Authors: Lyn Jones, Shirley Young, Lesley Saunders, Catherine McLaren, Harley Hall, Marshall Watson, Debbie Jackson, Noel Jackson
Event: 2018 TheMHS Conference
Type of resource: Conference Presentations and Papers
Abstract: Chair: Liz Prowse (Throughout this excerpt the word Aboriginal is inclusive of the Torres Strait Islander Peoples) CAMHS in South Australia has a vision to provide leadership, respect and competence in improving the mental health and wellbeing of Aboriginal Children, young people, infants and their families. We seek to ensure that Aboriginal clients/patients and their families have access to appropriate mental health services and resources that maximises and promotes their social and emotional wellbeing. We also acknowledge the historical and social factors that contribute to the barriers for access and continued poor health outcomes. We would like to share and highlight the value of culturally valid understandings shaping the provision of a culturally responsive service, whilst incorporating Aboriginal cultural health issues into daily clinical practice. Health for Aboriginal people according to the ‘Ways Forward Report’, “It does not mean the physical well-being of the individual but refers to the social, emotional and cultural wellbeing of the whole community.
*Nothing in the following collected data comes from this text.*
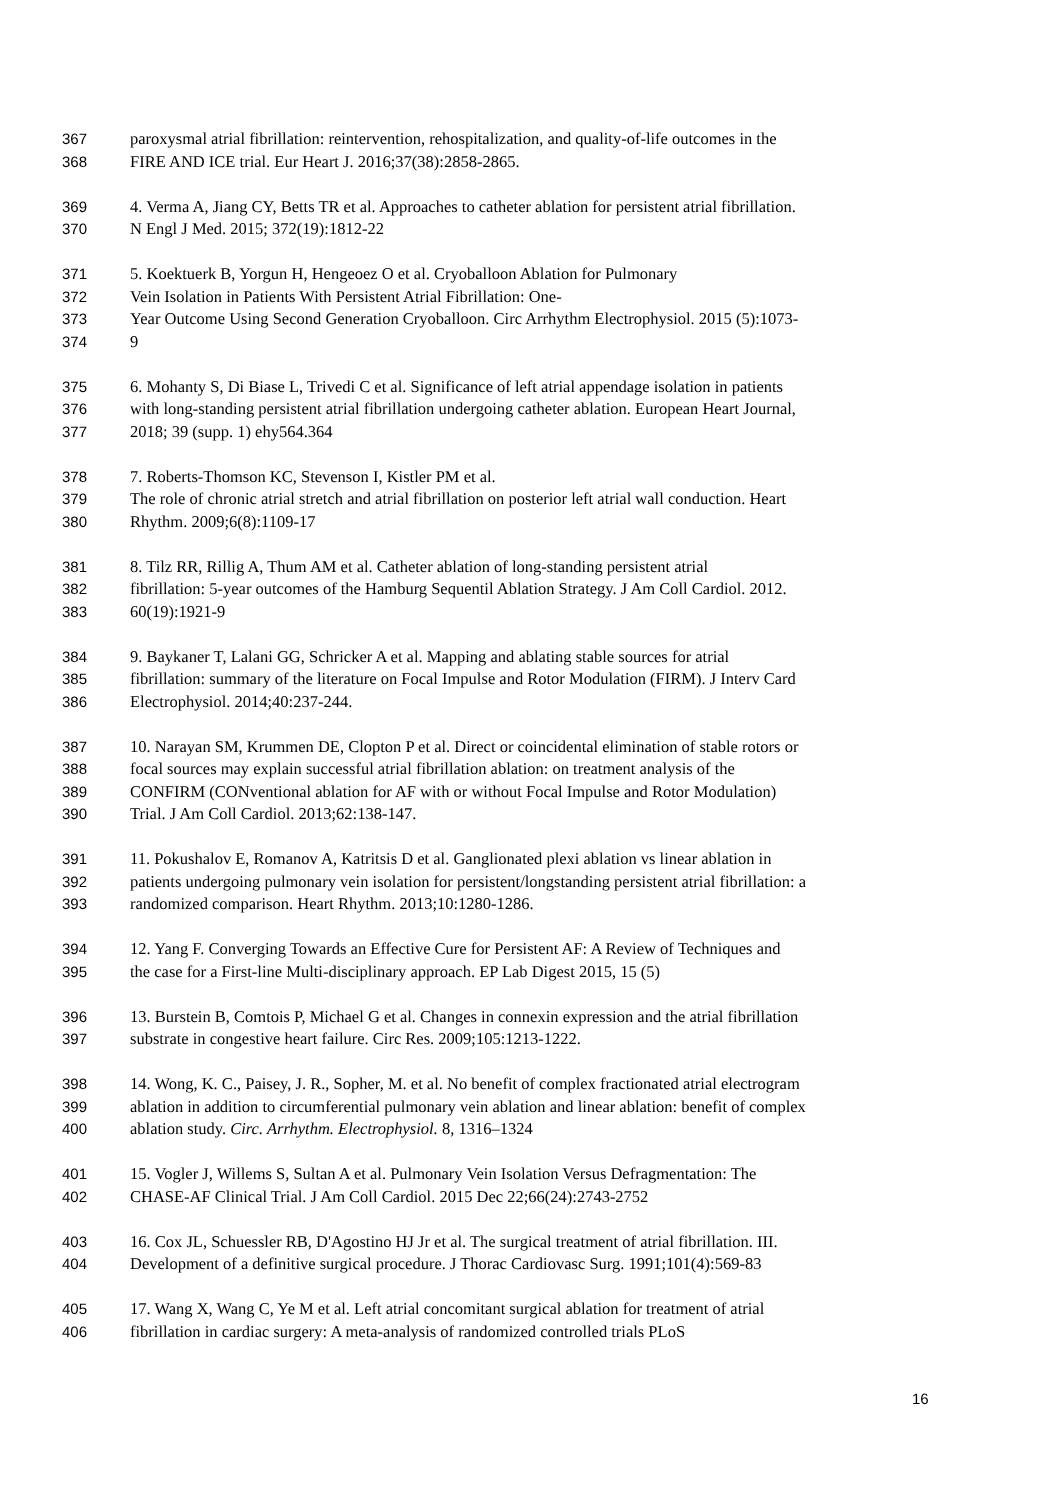367 paroxysmal atrial fibrillation: reintervention, rehospitalization, and quality-of-life outcomes in the
368 FIRE AND ICE trial. Eur Heart J. 2016;37(38):2858-2865.
369 4. Verma A, Jiang CY, Betts TR et al. Approaches to catheter ablation for persistent atrial fibrillation.
370 N Engl J Med. 2015; 372(19):1812-22
371 5. Koektuerk B, Yorgun H, Hengeoez O et al. Cryoballoon Ablation for Pulmonary
372 Vein Isolation in Patients With Persistent Atrial Fibrillation: One-
373 Year Outcome Using Second Generation Cryoballoon. Circ Arrhythm Electrophysiol. 2015 (5):1073-
374 9
375 6. Mohanty S, Di Biase L, Trivedi C et al. Significance of left atrial appendage isolation in patients
376 with long-standing persistent atrial fibrillation undergoing catheter ablation. European Heart Journal,
377 2018; 39 (supp. 1) ehy564.364
378 7. Roberts-Thomson KC, Stevenson I, Kistler PM et al.
379 The role of chronic atrial stretch and atrial fibrillation on posterior left atrial wall conduction. Heart
380 Rhythm. 2009;6(8):1109-17
381 8. Tilz RR, Rillig A, Thum AM et al. Catheter ablation of long-standing persistent atrial
382 fibrillation: 5-year outcomes of the Hamburg Sequentil Ablation Strategy. J Am Coll Cardiol. 2012.
383 60(19):1921-9
384 9. Baykaner T, Lalani GG, Schricker A et al. Mapping and ablating stable sources for atrial
385 fibrillation: summary of the literature on Focal Impulse and Rotor Modulation (FIRM). J Interv Card
386 Electrophysiol. 2014;40:237-244.
387 10. Narayan SM, Krummen DE, Clopton P et al. Direct or coincidental elimination of stable rotors or
388 focal sources may explain successful atrial fibrillation ablation: on treatment analysis of the
389 CONFIRM (CONventional ablation for AF with or without Focal Impulse and Rotor Modulation)
390 Trial. J Am Coll Cardiol. 2013;62:138-147.
391 11. Pokushalov E, Romanov A, Katritsis D et al. Ganglionated plexi ablation vs linear ablation in
392 patients undergoing pulmonary vein isolation for persistent/longstanding persistent atrial fibrillation: a
393 randomized comparison. Heart Rhythm. 2013;10:1280-1286.
394 12. Yang F. Converging Towards an Effective Cure for Persistent AF: A Review of Techniques and
395 the case for a First-line Multi-disciplinary approach. EP Lab Digest 2015, 15 (5)
396 13. Burstein B, Comtois P, Michael G et al. Changes in connexin expression and the atrial fibrillation
397 substrate in congestive heart failure. Circ Res. 2009;105:1213-1222.
398 14. Wong, K. C., Paisey, J. R., Sopher, M. et al. No benefit of complex fractionated atrial electrogram
399 ablation in addition to circumferential pulmonary vein ablation and linear ablation: benefit of complex
400 ablation study. Circ. Arrhythm. Electrophysiol. 8, 1316–1324
401 15. Vogler J, Willems S, Sultan A et al. Pulmonary Vein Isolation Versus Defragmentation: The
402 CHASE-AF Clinical Trial. J Am Coll Cardiol. 2015 Dec 22;66(24):2743-2752
403 16. Cox JL, Schuessler RB, D'Agostino HJ Jr et al. The surgical treatment of atrial fibrillation. III.
404 Development of a definitive surgical procedure. J Thorac Cardiovasc Surg. 1991;101(4):569-83
405 17. Wang X, Wang C, Ye M et al. Left atrial concomitant surgical ablation for treatment of atrial
406 fibrillation in cardiac surgery: A meta-analysis of randomized controlled trials PLoS
16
This is a whole of life view and includes cyclical concept of life-death-life. Health care services should strive to achieve the state where every individual can achieve their full potential as human beings and thus bring about the total wellbeing of their communities.” CAMHS will continue to strive and work in partnership with our clients, families and key stakeholders to provide a comprehensive culturally responsive coordinated continuum of care that is flexible and responsive to this priority population that are at high risk of developing mental health problems. ‘Making better choices creates better health’; CAMHS Aboriginal Mental Health Services will deliver in a manner that acknowledges the need for organisational, structural and clinical cultural competences regarding the needs and expectations of minority groups in the community, in particular the Aboriginal Communities. The key speaker is Lyn Jones, Principal Aboriginal Mental Health Lead, CAMHS, Women’s and Children’s Health Network, South Australia. She will be supported by fellow CAMHS Aboriginal mental health and wellbeing workers in the presentation.